DSGVO

Mit der DSGVO sollen eigentlich personenbezogene Daten besser geschützt werden. Doch viele Lücken in der Regelung bringen für den normalen Bürger keine Veränderung.

Die neue Datenschutz-Grundverordnung der EU (DSGVO) könnte kleinere Unternehmen aus dem Markt drängen. (Foto: dpa)

Am 25. Mai 2018 ist die neue Datenschutz-Grundverordnung der EU (DSGVO) in Kraft getreten. Die neue Richtlinie soll EU-weit einheitlich wirken. Sie betrifft die Verarbeitung und Speicherung personenbezogener Daten durch private Unternehmen und öffentliche Institutionen. Auf diese Weise soll der Schutz dieser Daten besser gewährleistet und das Recht des Einzelnen auf die eigenen Daten unterstützt werden.
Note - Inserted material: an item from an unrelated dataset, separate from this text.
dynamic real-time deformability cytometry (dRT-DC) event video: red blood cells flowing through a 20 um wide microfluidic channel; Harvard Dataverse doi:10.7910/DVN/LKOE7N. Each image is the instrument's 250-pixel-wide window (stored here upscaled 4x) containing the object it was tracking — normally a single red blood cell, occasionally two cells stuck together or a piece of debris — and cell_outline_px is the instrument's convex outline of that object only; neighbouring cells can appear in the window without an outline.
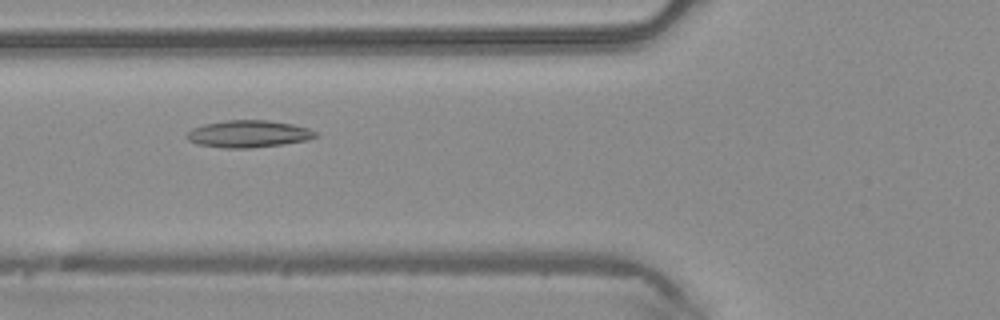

Die Realität sieht jedoch anders aus: Aus Angst vor den angedrohten Strafmaßnahmen schalten viele kleinere Unternehmen ihre Webseiten ab. Besagte Strafe beträgt immerhin 20 Millionen Euro oder vier Prozent des Jahresumsatzes – je nachdem, welche Summe letztendlich höher ist.

Die Folgen für die Internet-Giganten dürften indes überschaubar bleiben, weil die Technologie-Unternehmen über schier unerschöpfliche finanzielle Mittel für Rechtsstreitigkeiten verfügen. Kleine und mittlere Unternehmen werden die Entwicklung dagegen mit Sorge zur Kenntnis nehmen, weil die Rechtsprechung für sie im selben Maß gilt wie für die Internet-Multis.

Dabei nimmt die DSGVO dezidiert jene Quellen aus, vor denen sich die Bürger eigentlich schützen wollen. Kleinere Lücken werden bewusst durch staatliche Behörden, Polizei, Justiz, Finanz und Geheimdienste genutzt – aber auch Hackern wird so der Zugriff erleichtert.